ECLI:NL:RBDHA:2022:15052
Rechtbank Den Haag
- Voorlopige voorziening
- Rechtspraak.nl
Afwijzing verzoek voorlopige voorziening asielaanvraag op grond van Dublin-regelgeving
In deze zaak heeft de voorzieningenrechter van de Rechtbank Den Haag op 10 november 2022 uitspraak gedaan in een verzoek om een voorlopige voorziening in het kader van een asielaanvraag. De verzoeker, vertegenwoordigd door zijn gemachtigde mr. C.G.J.M. Lucassen, had een aanvraag ingediend voor een verblijfsvergunning asiel voor bepaalde tijd. Deze aanvraag werd door de Staatssecretaris van Justitie en Veiligheid, vertegenwoordigd door mr. I. Vugs, niet in behandeling genomen, omdat Spanje volgens de Dublin-regelgeving verantwoordelijk was voor de behandeling van de aanvraag.

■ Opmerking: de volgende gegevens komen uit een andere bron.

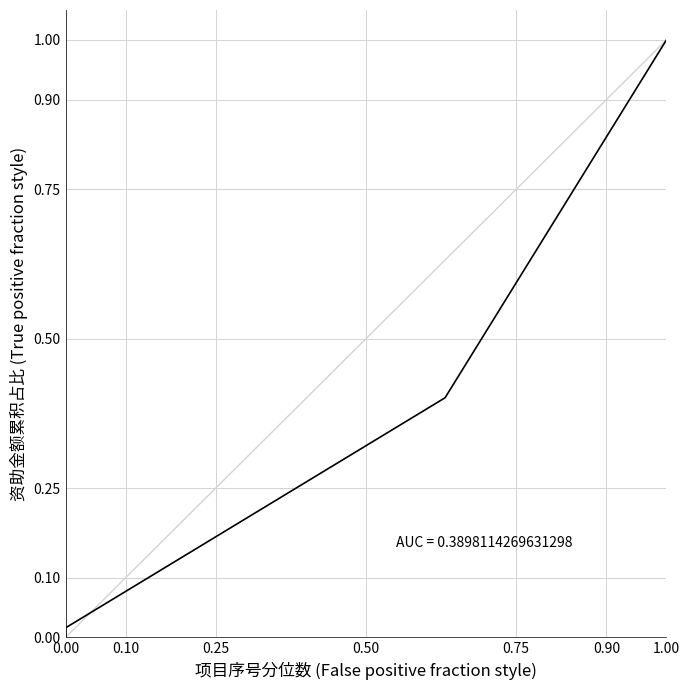

True or false: the data shows 0.0 at 0.00.

False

De verzoeker heeft hiertegen beroep ingesteld en verzocht om een voorlopige voorziening. De zitting vond plaats op 1 november 2022, waarbij de verzoeker en zijn gemachtigde aanwezig waren, evenals de vertegenwoordiger van de verweerder. Tijdens de zitting is ook een tolk, H.L. Alvima, ingeschakeld.

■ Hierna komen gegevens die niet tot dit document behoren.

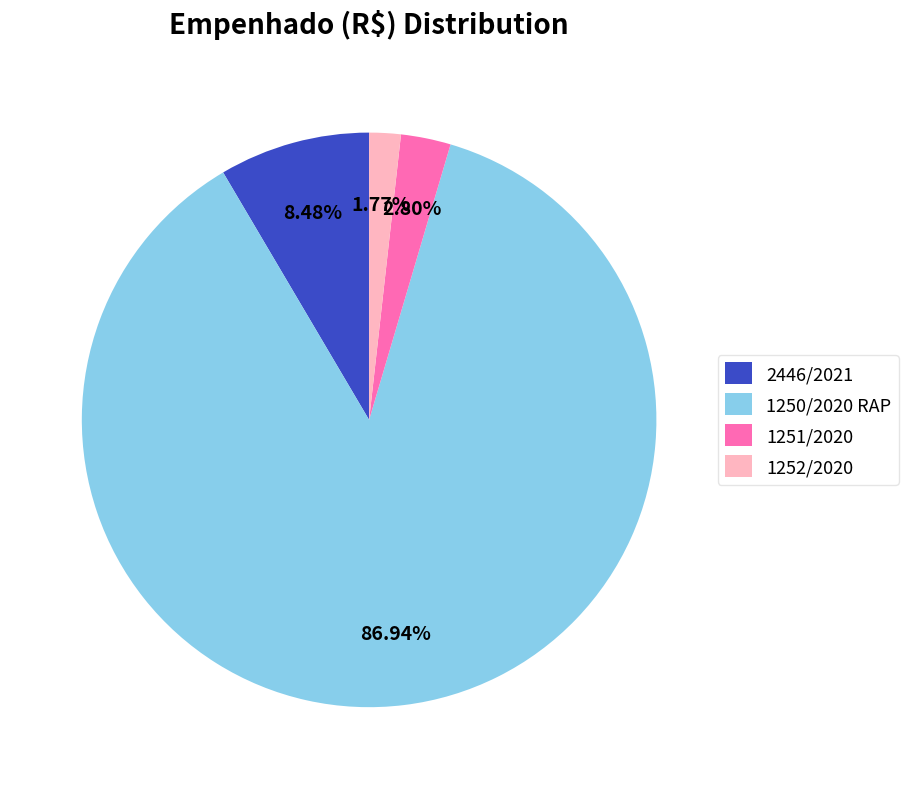

Count the number of slices in the pie.

4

De voorzieningenrechter heeft in zijn overwegingen aangegeven dat er op dezelfde dag ook uitspraak is gedaan in een andere zaak (NL22.20688) die verband houdt met het beroep van de verzoeker. Aangezien er inmiddels een uitspraak is gedaan op het beroep, is de noodzaak voor een voorlopige voorziening komen te vervallen. De voorzieningenrechter heeft daarom het verzoek om een voorlopige voorziening afgewezen. Tevens is er geen aanleiding voor een proceskostenveroordeling. De uitspraak is openbaar gemaakt en er staat geen hoger beroep of verzet open tegen deze beslissing.